Turns out, Nora raised half her siblings.
She knows things.
And I know my son needs her.
Unfortunately, she’s not impressed by my NHL career, my legendary charm, or the rumors surrounding the size of my stick (all true btw).
But I’m not trying to impress her. Not anymore. I can’t.
I’m asking her to help me out, because my son deserves better than some player who hasn’t even had a chance to read the manual yet.
Which means no matter how hot I find her spitfire mouth and those rules she doesn’t break… Nora is off-limits.
©Mira Lyn Kelly
Dirty Deal Excerpt
I know I should knock my shit off and hit the sack. With back-to-back games the last two days and not enough sleep before early skate this morning, I’m wiped.
But this is more than Nora’s said to me at one time since… Well, since she stopped talking to me except to tell me to turn the volume down— easier said than done when you’ve got five hockey players over watching a game. Or to wake me at the crack of dawn when I didn’t even get off a plane until two a.m. to let me know that my mailbox is overflowing, or tell me I parked in the wrong spot, or that I can’t hold the elevator with my gear when I need to run back to my apartment for three damn seconds because I left my keys in the door.
I’m a child. I know. But only with Nora. And only because those hot, red splotches on her cheekbones are so much better than that nothing look I get from her when I’m behaving. That bland, disinterested glance sucks. Especially after the way she used to look at me.
Yeah, it was only a week, nearly five months ago when she moved into Diane’s. But from the first time our paths crossed, that wide smile and quick laugh had me looking closer, lingering to chat with her when I’d normally keep moving. I found myself drawn into conversations with her I’d still be thinking about when I hit the ice or the weight room, or when I was supposed to be paying attention to a trainer, reporter, or my brother. And the way she looked at me? I’d be thinking about those shy glances and warm blushes when I crawled into bed at night. Wondering why I hadn’t made a move already.

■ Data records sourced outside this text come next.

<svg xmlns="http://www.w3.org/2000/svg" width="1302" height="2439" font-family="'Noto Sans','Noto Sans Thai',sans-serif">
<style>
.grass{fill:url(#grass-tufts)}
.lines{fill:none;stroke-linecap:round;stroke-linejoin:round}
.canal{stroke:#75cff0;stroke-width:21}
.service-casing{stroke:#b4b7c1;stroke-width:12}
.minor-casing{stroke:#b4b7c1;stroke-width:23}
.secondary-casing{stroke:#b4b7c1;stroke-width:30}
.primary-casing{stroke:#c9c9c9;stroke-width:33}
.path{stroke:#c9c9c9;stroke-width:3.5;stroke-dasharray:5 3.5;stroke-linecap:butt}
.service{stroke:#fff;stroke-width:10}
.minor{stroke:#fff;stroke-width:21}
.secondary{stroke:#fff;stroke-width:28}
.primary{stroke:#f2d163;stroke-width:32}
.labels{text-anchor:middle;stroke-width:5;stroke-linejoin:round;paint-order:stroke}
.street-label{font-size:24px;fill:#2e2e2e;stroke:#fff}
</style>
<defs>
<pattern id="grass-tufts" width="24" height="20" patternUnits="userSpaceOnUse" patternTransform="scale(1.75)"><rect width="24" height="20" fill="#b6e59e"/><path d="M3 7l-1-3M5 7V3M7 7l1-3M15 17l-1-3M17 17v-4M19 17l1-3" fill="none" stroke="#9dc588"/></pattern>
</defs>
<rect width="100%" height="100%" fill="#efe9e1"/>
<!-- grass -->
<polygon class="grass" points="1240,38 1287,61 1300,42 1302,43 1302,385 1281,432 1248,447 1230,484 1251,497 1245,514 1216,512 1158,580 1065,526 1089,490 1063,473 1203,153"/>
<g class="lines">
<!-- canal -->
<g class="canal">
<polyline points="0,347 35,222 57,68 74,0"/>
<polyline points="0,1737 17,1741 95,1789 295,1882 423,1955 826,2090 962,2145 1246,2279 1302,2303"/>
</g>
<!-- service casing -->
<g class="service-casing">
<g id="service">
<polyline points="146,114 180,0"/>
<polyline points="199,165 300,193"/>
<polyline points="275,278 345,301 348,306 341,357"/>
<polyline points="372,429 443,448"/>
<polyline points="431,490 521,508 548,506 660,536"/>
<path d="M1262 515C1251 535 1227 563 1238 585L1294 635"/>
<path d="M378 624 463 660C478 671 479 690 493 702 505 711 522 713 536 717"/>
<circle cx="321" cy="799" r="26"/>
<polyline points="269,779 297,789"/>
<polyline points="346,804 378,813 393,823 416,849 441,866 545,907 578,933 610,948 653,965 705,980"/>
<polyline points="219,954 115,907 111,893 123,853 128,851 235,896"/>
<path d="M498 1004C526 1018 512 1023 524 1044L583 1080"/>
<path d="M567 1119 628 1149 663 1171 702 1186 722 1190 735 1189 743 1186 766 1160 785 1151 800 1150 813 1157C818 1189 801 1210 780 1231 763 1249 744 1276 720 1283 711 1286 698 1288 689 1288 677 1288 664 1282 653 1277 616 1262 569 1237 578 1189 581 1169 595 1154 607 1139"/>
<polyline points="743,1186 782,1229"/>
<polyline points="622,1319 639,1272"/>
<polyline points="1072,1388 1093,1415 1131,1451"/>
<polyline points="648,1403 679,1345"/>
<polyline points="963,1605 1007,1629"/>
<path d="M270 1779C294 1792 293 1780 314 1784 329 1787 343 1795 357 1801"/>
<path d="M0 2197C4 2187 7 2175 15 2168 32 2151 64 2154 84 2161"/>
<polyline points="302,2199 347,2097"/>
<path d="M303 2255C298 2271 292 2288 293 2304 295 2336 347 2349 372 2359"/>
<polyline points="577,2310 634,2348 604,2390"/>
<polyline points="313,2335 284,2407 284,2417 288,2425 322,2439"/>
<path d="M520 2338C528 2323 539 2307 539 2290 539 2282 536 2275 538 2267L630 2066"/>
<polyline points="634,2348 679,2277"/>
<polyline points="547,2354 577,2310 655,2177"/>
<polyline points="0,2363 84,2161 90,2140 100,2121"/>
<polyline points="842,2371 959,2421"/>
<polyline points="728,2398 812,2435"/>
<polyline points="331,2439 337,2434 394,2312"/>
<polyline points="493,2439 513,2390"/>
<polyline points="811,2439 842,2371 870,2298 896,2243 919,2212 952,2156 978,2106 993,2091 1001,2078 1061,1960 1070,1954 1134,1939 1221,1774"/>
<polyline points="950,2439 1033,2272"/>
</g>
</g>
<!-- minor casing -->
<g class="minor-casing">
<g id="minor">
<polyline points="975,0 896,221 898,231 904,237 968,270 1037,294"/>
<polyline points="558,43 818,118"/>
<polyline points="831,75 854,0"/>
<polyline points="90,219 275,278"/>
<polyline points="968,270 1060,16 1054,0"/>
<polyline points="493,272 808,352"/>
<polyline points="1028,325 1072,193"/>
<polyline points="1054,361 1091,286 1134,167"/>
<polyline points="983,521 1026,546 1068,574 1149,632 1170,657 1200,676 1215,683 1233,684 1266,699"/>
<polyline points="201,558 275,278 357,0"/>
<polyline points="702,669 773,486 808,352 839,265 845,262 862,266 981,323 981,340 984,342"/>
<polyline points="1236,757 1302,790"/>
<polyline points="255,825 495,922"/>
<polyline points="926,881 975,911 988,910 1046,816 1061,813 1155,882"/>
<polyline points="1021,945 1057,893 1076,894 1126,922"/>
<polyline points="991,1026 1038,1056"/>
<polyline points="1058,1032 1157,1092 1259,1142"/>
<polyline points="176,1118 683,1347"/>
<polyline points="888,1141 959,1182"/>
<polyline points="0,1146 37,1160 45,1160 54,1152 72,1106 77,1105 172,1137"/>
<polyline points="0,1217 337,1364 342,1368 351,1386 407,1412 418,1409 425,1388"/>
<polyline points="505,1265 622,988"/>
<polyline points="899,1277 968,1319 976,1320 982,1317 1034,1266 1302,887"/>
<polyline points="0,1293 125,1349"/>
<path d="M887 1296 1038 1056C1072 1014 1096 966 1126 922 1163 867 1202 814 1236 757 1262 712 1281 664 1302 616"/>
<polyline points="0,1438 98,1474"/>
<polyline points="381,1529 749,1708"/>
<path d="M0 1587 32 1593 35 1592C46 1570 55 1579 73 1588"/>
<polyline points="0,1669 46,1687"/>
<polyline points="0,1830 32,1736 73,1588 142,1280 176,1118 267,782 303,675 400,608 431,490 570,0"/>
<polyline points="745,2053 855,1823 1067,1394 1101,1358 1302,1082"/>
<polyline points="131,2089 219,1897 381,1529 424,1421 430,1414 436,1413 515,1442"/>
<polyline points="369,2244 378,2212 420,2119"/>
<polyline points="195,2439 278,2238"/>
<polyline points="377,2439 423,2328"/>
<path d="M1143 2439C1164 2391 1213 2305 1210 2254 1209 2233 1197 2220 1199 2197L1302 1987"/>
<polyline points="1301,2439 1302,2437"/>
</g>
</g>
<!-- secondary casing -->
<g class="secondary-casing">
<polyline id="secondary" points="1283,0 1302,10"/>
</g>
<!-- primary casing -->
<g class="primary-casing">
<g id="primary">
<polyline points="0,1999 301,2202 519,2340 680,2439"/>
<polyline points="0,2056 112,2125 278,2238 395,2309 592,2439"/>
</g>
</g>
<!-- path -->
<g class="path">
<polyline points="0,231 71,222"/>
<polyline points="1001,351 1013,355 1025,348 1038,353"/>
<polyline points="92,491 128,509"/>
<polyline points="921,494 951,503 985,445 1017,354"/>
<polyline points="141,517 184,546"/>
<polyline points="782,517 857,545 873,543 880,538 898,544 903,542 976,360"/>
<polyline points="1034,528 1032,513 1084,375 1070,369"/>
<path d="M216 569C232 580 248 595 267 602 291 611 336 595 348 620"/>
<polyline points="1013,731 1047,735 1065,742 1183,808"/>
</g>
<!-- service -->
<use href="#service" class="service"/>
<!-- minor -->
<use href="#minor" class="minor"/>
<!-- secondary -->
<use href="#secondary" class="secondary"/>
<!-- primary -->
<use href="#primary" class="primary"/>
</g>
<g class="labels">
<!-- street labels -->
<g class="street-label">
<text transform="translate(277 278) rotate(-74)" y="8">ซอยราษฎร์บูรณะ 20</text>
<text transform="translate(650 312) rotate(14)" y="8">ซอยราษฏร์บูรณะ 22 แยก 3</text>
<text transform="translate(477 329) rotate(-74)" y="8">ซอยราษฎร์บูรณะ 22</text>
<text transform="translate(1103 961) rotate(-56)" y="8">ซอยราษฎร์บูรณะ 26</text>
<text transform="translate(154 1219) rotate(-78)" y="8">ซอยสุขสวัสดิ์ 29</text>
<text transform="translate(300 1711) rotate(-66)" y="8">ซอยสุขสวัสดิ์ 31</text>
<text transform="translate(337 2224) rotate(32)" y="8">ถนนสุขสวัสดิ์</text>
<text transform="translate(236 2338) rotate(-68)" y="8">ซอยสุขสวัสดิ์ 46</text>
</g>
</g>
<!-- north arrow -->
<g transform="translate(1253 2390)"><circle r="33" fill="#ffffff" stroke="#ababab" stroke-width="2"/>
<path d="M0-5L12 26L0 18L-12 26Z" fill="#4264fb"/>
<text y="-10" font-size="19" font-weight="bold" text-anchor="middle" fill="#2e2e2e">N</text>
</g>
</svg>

But then it was too late. Everything changed in a blink, and Nora wasn’t interested in me at all. Not even as friends, and I’m friends with everybody.

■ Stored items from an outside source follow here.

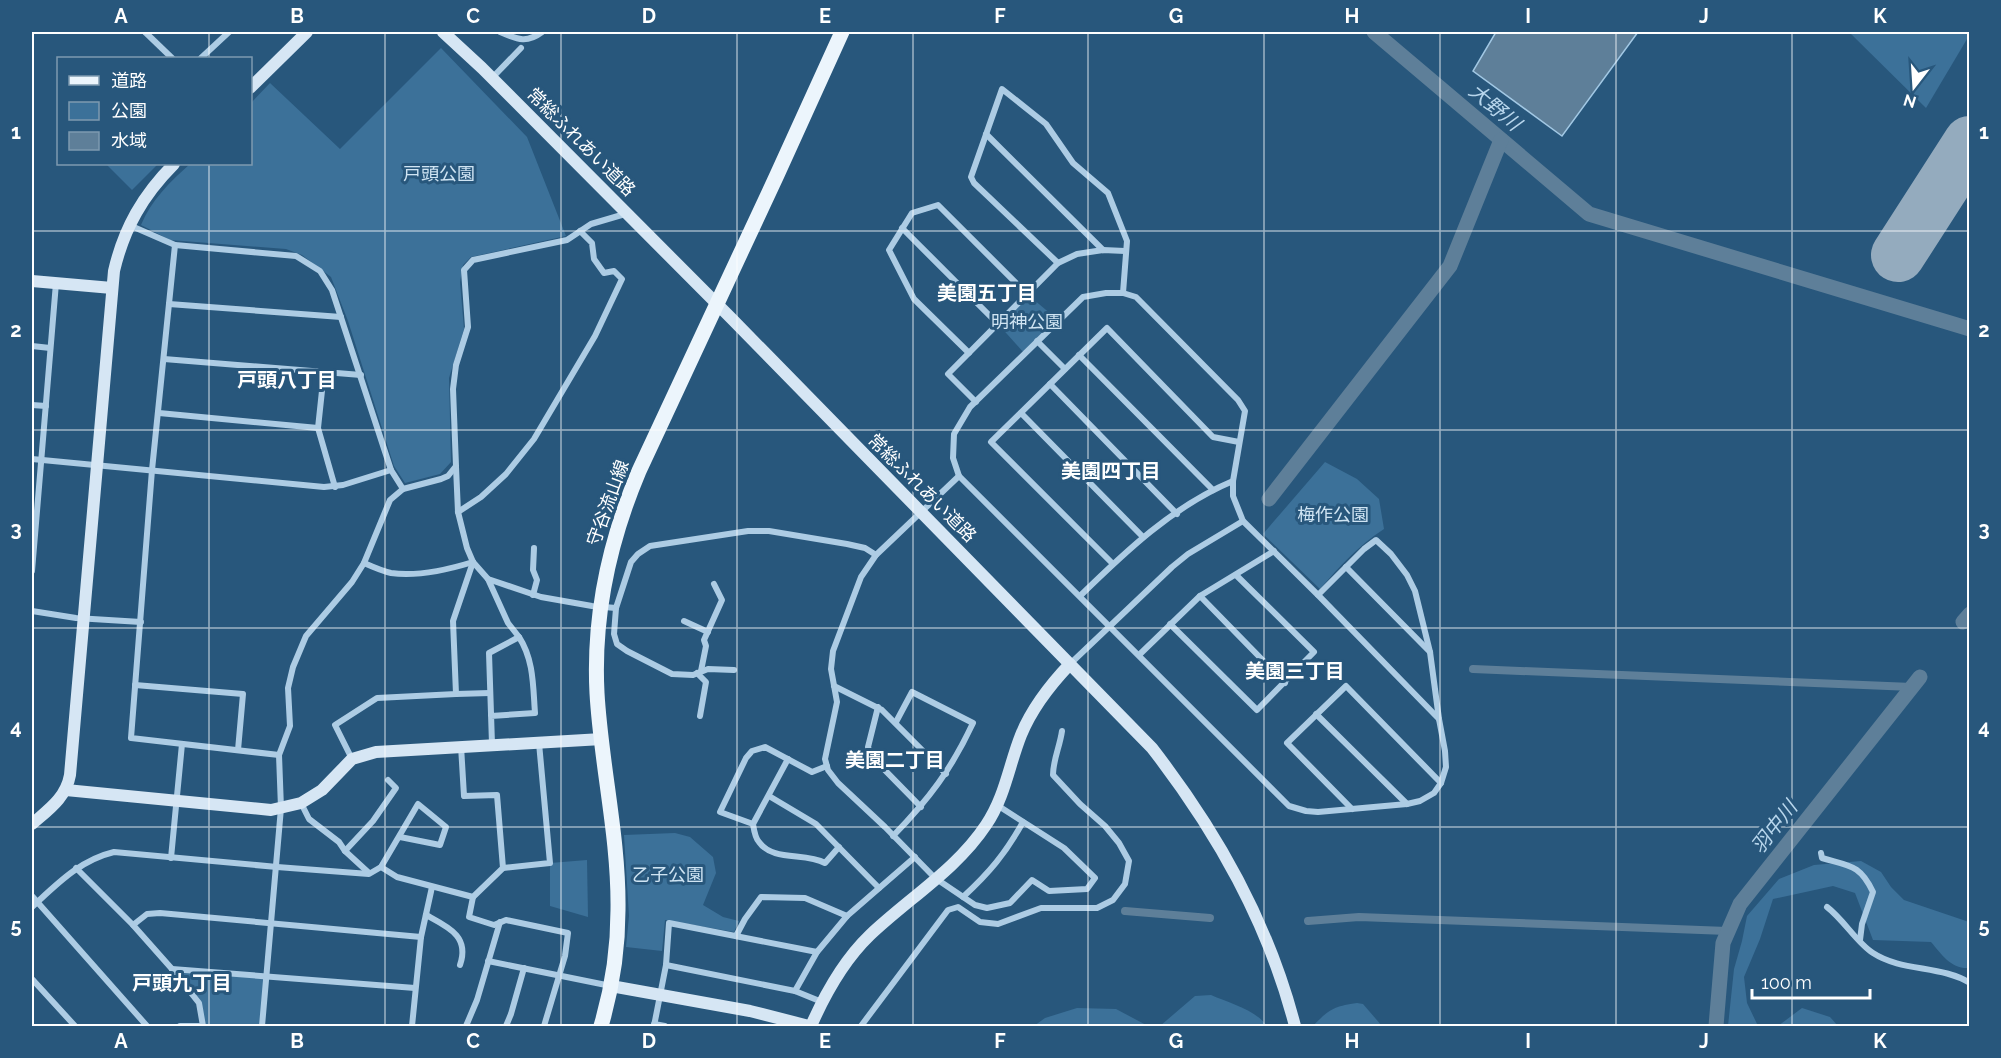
<svg xmlns="http://www.w3.org/2000/svg" width="2001" height="1058" font-family="Raleway,'Noto Sans JP',sans-serif">
<rect width="100%" height="100%" fill="#28577c"/>
<g fill="#3c7199">
<path d="M1849,32h120l1,2 -44,74z"/>
<path d="M441,48l86,89 39,99 -95,21 -8,8 -3,17 4,47 -15,49 2,84 -11,12 -35,9 -11,-17 -46,-145 -17,-44 -29,-22 -16,-6 -116,-9 -29,-15c10,-25 29,-43 49,-61h60l1,-61 19,-20 70,66z"/>
<path d="M106,164h52l-26,26z"/>
<path d="M1027,294l31,26 -34,33 -26,-29z"/>
<path d="M1325,462l32,17 22,20 5,30c-25,16 -45,38 -64,60l-57,-55z"/>
<path d="M675,833l15,4 23,20 3,16 -13,32 20,12 16,4 -5,11 -69,-12 -3,31 -36,-4 3,-31 -5,-81z"/>
<path d="M587,860l1,57 -38,-11v-43z"/>
<path d="M1861,861l20,11 10,15 13,13 65,22v46c-18,1 -27,-13 -38,-26l-58,-2 -18,-47 -22,-7 -60,13 -13,40 -16,38 3,26 11,23h-30l6,-57 8,-28 5,-25 32,-37 35,-14z"/>
<path d="M172,969l94,8 -4,49h-59l-4,-23z"/>
<path d="M1211,995c18,8 45,15 56,31h-107l35,-30z"/>
<path d="M1357,1003l6,1 19,22h-69c15,-16 21,-20 44,-23z"/>
<path d="M1077,1008l39,1 32,17h-114l11,-8z"/>
<path d="M1802,1008l28,9 8,9h-60z"/>
</g>
<path fill="#5e7f99" stroke="#a2c8e4" stroke-width="1.5" d="M1496,32h142l-76,104 -89,-65z"/>
<g fill="none" stroke-linecap="round" stroke-linejoin="round">
<g stroke="#5e7f99" stroke-width="8">
<path d="M1473,669l439,18"/>
<path d="M1125,911l85,7"/>
<path d="M1308,921l51,-4 368,14"/>
</g>
<g stroke="#5e7f99" stroke-width="15">
<path d="M1374,32l215,182 381,115"/>
<path d="M1269,499l181,-233 51,-126"/>
<path d="M1963,622l7,-8"/>
<path d="M1716,1026l7,-83 17,-39 180,-227"/>
</g>
<path stroke="#94abbe" stroke-width="54" d="M1898,255l72,-112"/>
<g stroke="#adcce4" stroke-width="6">
<path d="M145,32l27,26"/>
<path d="M500,32c17,7 26,12 42,0"/>
<path d="M201,58l28,-26"/>
<path d="M492,78l29,-30"/>
<path d="M986,134l117,116"/>
<path d="M129,225l46,20 121,11 24,15 12,19 59,180 12,19"/>
<path d="M902,228l96,96"/>
<path d="M175,245l-23,225 -21,268 148,17"/>
<path d="M1058,263l-84,-80 -3,-6 31,-88 44,35 27,39 35,30 19,48 -4,52"/>
<path d="M1106,293h17l13,4 102,103 7,11 -12,70v15l10,25 75,74 121,124 6,32 1,16 -5,16 -7,10 -14,8 -13,3 -89,8 -12,-1 -17,-5 -330,-330 -6,-18 1,-24 16,-27 113,-110z"/>
<path d="M169,304l172,13"/>
<path d="M1037,341l28,28"/>
<path d="M32,346l18,2"/>
<path d="M969,353l-55,-54 -25,-49 23,-37 26,-8 89,89"/>
<path d="M1079,355l134,135"/>
<path d="M164,359l197,16"/>
<path d="M324,372l-6,56 17,59"/>
<path d="M1050,384l127,130"/>
<path d="M976,402l-28,-28 110,-111 19,-9 26,-4 22,1"/>
<path d="M32,405l14,1"/>
<path d="M159,413l159,15"/>
<path d="M1021,413l122,124"/>
<path d="M32,459l292,28 19,-2 48,-15"/>
<path d="M456,467l2,45 9,36 6,14 15,17 53,18 51,9 24,2 15,-46 7,-8 12,-8 98,-15h21l78,13 18,4 11,7"/>
<path d="M959,476l-83,79 -15,22 -28,74 -2,18 6,33 -12,57 3,11 10,13 47,44 50,51 40,27 12,3 23,-5 22,-23 17,11 38,-2 8,-11 -31,-30 -67,-43"/>
<path d="M458,512l23,-15 25,-23 28,-35 61,-103 27,-57 -8,-8 -10,2 -10,-14 -2,-16 -12,-12"/>
<path d="M364,563c9,4 18,8 27,10 27,4 56,-3 82,-11"/>
<path d="M1113,564l-122,-122 116,-114 106,109 26,5"/>
<path d="M1346,567l84,85"/>
<path d="M32,571l24,-288"/>
<path d="M488,579l20,44 11,14"/>
<path d="M533,595l4,-15 -4,-10 1,-22"/>
<path d="M1318,595l46,-46 12,-9 15,14 16,21 8,16 15,61 9,67"/>
<path d="M1080,596c45,-44 93,-90 153,-115"/>
<path d="M1200,596l85,87"/>
<path d="M616,608l-2,26 3,10 10,7 45,23 21,1 15,-6 26,1"/>
<path d="M32,611l44,7 65,4"/>
<path d="M684,621l24,11"/>
<path d="M1170,624l87,86 57,-58 -78,-77"/>
<path d="M1139,655l61,-59 74,-45"/>
<path d="M1070,664l102,-97 16,-13 55,-33"/>
<path d="M701,671l5,-25 -2,-6 18,-40 -8,-16"/>
<path d="M697,673l9,9 -6,34"/>
<path d="M135,685l108,9 -5,56"/>
<path d="M834,686l48,24 64,64"/>
<path d="M456,694l34,-1"/>
<path d="M878,707l-10,40 3,9 50,51"/>
<path d="M1316,714l91,90"/>
<path d="M491,716l44,-3c-2,-26 -1,-53 -16,-76l-30,16 3,91"/>
<path d="M352,759l-17,-34 42,-27 79,-4 -3,-73 20,-59"/>
<path d="M788,759l-35,65c1,6 2,14 6,18 14,20 46,10 66,21l14,-16"/>
<path d="M769,796l47,28 63,64"/>
<path d="M301,803l8,16 30,23 6,9 24,22"/>
<path d="M1352,809l-65,-66 59,-57 95,97"/>
<path d="M753,824l-33,-12 26,-54 6,-7 13,-4 47,25 15,-6"/>
<path d="M893,836c36,-37 58,-66 80,-113l-61,-31 -16,30"/>
<path d="M345,851l28,-30 23,-33 -8,-8"/>
<path d="M1821,853l1,5c27,8 38,6 51,34l-11,32 -2,16"/>
<path d="M171,858l11,-114"/>
<path d="M381,867l16,10 76,20 30,-29 -6,-73 -33,1 -3,-50"/>
<path d="M76,868l57,57 39,44 27,34 4,23"/>
<path d="M503,868l47,-5 -11,-120"/>
<path d="M32,896l115,130"/>
<path d="M473,897l-4,20 25,8 12,-5 62,13 -3,23 -21,70"/>
<path d="M963,897c27,-25 42,-43 60,-75"/>
<path d="M32,907c25,-23 48,-47 82,-55l163,15 92,7 12,-7 37,-63 28,23 -6,18 -40,-8"/>
<path d="M1827,907c17,13 30,36 46,46 29,19 68,12 97,30"/>
<path d="M426,915c22,12 44,21 34,50"/>
<path d="M133,925l14,-11 13,-1 261,24"/>
<path d="M736,936l9,-17 16,-22 44,1 42,18"/>
<path d="M488,961l123,25"/>
<path d="M666,965l129,26 27,11"/>
<path d="M172,969l243,19"/>
<path d="M32,979l43,47"/>
<path d="M795,991l22,-39 30,-36 68,-59"/>
<path d="M654,1024l11,2"/>
<path d="M180,1026h21"/>
<path d="M262,1026l19,-218 -2,-53 11,-29 -2,-38 5,-21 13,-31 46,-54 12,-19 26,-63 13,-11 38,-10 7,-3 8,-10 -3,-77 3,-24 12,-38 -4,-57 9,-10 94,-20 24,-16 34,-10"/>
<path d="M412,1026l9,-89 11,-50"/>
<path d="M466,1026l11,-26 23,-78"/>
<path d="M506,1026l5,-12 13,-46"/>
<path d="M654,1026l12,-61 3,-42 148,29"/>
<path d="M861,1026l87,-116 10,-3 22,15 18,2 43,-16h56l16,-8 12,-16 4,-23 -10,-18 -14,-17 -25,-22 -27,-29c0,-15 7,-29 9,-44"/>
</g>
<g stroke="#d6e6f4" stroke-width="12">
<path d="M443,32l39,36 249,250 421,430c65,84 116,174 143,278"/>
<path d="M250,88l57,-56"/>
<path d="M32,281l80,7"/>
<path d="M66,790l205,20 30,-7 21,-13 30,-31 24,-7 226,-13"/>
<path d="M32,824c16,-14 34,-26 38,-49l44,-504c10,-43 29,-76 60,-107"/>
<path d="M611,986l139,25 59,15"/>
<path d="M811,1026c14,-32 33,-66 59,-91 39,-37 87,-66 116,-110 19,-28 23,-60 35,-90 11,-27 29,-50 49,-71"/>
</g>
<path stroke="#ecf5fc" stroke-width="15" d="M601,1026c11,-37 17,-76 17,-116 1,-73 -17,-145 -21,-217 -4,-77 12,-151 42,-222l138,-296 65,-143"/>
</g>
<path fill="none" stroke="#fff" stroke-width="1.5" stroke-opacity="0.55" d="M209,32v26M385,32v994M561,32v994M737,32v994M913,32v994M1088,32v994M1264,32v994M1440,32v994M1616,32v994M1792,32v994M209,164v862M32,231h1938M32,430h1938M32,628h1938M32,827h1938"/>
<g text-anchor="middle" stroke-width="6" stroke-linejoin="round" paint-order="stroke">
<g font-size="18" fill="#fff" stroke="#28577c">
<text transform="translate(581 142) rotate(45)" y="6">常総ふれあい道路</text>
<text transform="translate(922 488) rotate(45)" y="6">常総ふれあい道路</text>
<text transform="translate(608 503) rotate(-70)" y="6">守谷流山線</text>
</g>
<g font-size="18" fill="#cfe4f3" stroke="#28577c">
<text x="439" y="180">戸頭公園</text>
<text x="1027" y="328">明神公園</text>
<text x="1333" y="521">梅作公園</text>
<text x="668" y="881">乙子公園</text>
</g>
<g font-size="20" font-style="italic" fill="#b8d6ec" stroke="#28577c">
<text transform="translate(1495 107) rotate(40)" y="7">大野川</text>
<text transform="translate(1774 827) rotate(-52)" y="7">羽中川</text>
</g>
<g font-size="20" font-weight="bold" fill="#fff" stroke="#28577c">
<text x="987" y="300">美園五丁目</text>
<text x="287" y="387">戸頭八丁目</text>
<text x="1111" y="478">美園四丁目</text>
<text x="1295" y="678">美園三丁目</text>
<text x="895" y="767">美園二丁目</text>
<text x="182" y="990">戸頭九丁目</text>
</g>
</g>
<rect width="2001" height="1058" fill="none" stroke="#28577c" stroke-width="66"/>
<rect x="57" y="57" width="195" height="108" fill="#28577c" stroke="#7e9ab0" stroke-width="1.5"/>
<rect x="69" y="76" width="30" height="9" fill="#ecf5fc" stroke="#7e9ab0" stroke-width="1.5"/>
<text x="111" y="87" font-size="18" fill="#ffffff">道路</text>
<rect x="69" y="102" width="30" height="18" fill="#3c7199" stroke="#7e9ab0" stroke-width="1.5"/>
<text x="111" y="117" font-size="18" fill="#ffffff">公園</text>
<rect x="69" y="132" width="30" height="18" fill="#5e7f99" stroke="#7e9ab0" stroke-width="1.5"/>
<text x="111" y="147" font-size="18" fill="#ffffff">水域</text>
<g transform="translate(1914 87) rotate(197)" stroke="#28577c" stroke-width="4.5" paint-order="stroke">
<path d="M0-4.5L10 22L0 15L-10 22Z" fill="#ffffff"/>
<text y="-9" font-size="16" font-weight="bold" text-anchor="middle" fill="#ffffff">N</text>
</g>
<path d="M1752 989v9h118v-9" fill="none" stroke="#ffffff" stroke-width="3"/>
<text x="1761" y="989" font-size="18" fill="#ffffff" stroke="#28577c" stroke-width="4.5" paint-order="stroke">100 m</text>
<rect x="33" y="33" width="1935" height="992" fill="none" stroke="#fff" stroke-width="2"/>
<g font-size="20" text-anchor="middle" font-weight="bold" fill="#fff">
<text x="121" y="23">A</text>
<text x="297" y="23">B</text>
<text x="473" y="23">C</text>
<text x="649" y="23">D</text>
<text x="825" y="23">E</text>
<text x="1000" y="23">F</text>
<text x="1176" y="23">G</text>
<text x="1352" y="23">H</text>
<text x="1528" y="23">I</text>
<text x="1704" y="23">J</text>
<text x="1880" y="23">K</text>
<text x="16" y="139">1</text>
<text x="1984" y="139">1</text>
<text x="16" y="337">2</text>
<text x="1984" y="337">2</text>
<text x="16" y="536">3</text>
<text x="1984" y="536">3</text>
<text x="16" y="734">4</text>
<text x="1984" y="734">4</text>
<text x="16" y="933">5</text>
<text x="1984" y="933">5</text>
<text x="121" y="1048">A</text>
<text x="297" y="1048">B</text>
<text x="473" y="1048">C</text>
<text x="649" y="1048">D</text>
<text x="825" y="1048">E</text>
<text x="1000" y="1048">F</text>
<text x="1176" y="1048">G</text>
<text x="1352" y="1048">H</text>
<text x="1528" y="1048">I</text>
<text x="1704" y="1048">J</text>
<text x="1880" y="1048">K</text>
</g>
</svg>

I should have let it go and forgotten about her, given her a nod when we passed in the hall, and stopped looking for something in her eyes that said the connection was still there. But I didn’t. Instead, I started trying to get something else.
Damn, Nora gives good reaction. Hot and sharp. Whip quick with a sting you’re not likely to forget.
“I’ve got more important things to do than watch you standing around in a towel.”
“Nice as the scenery may be, though, right?” I ask, wondering if I can get a laugh out of her. A smile. Get her into bed. Nah, zero chance of that. But maybe another scowl, at the very least.
She looks me over from top to bottom and back up again. Jesus, the feel of her eyes on me is—
And that flat, bored tone? Color me impressed. Because I know for a fact, this body— in a suit, in running gear, in beat-up jeans and a T-shirt —trips her up. Five months ago, it made her blush and stammer. Three, I’d still catch her eyes where they weren’t supposed to be.
Now, in a towel? Yeah, she’s a little liar.
But I like it. Even if she can’t stand me.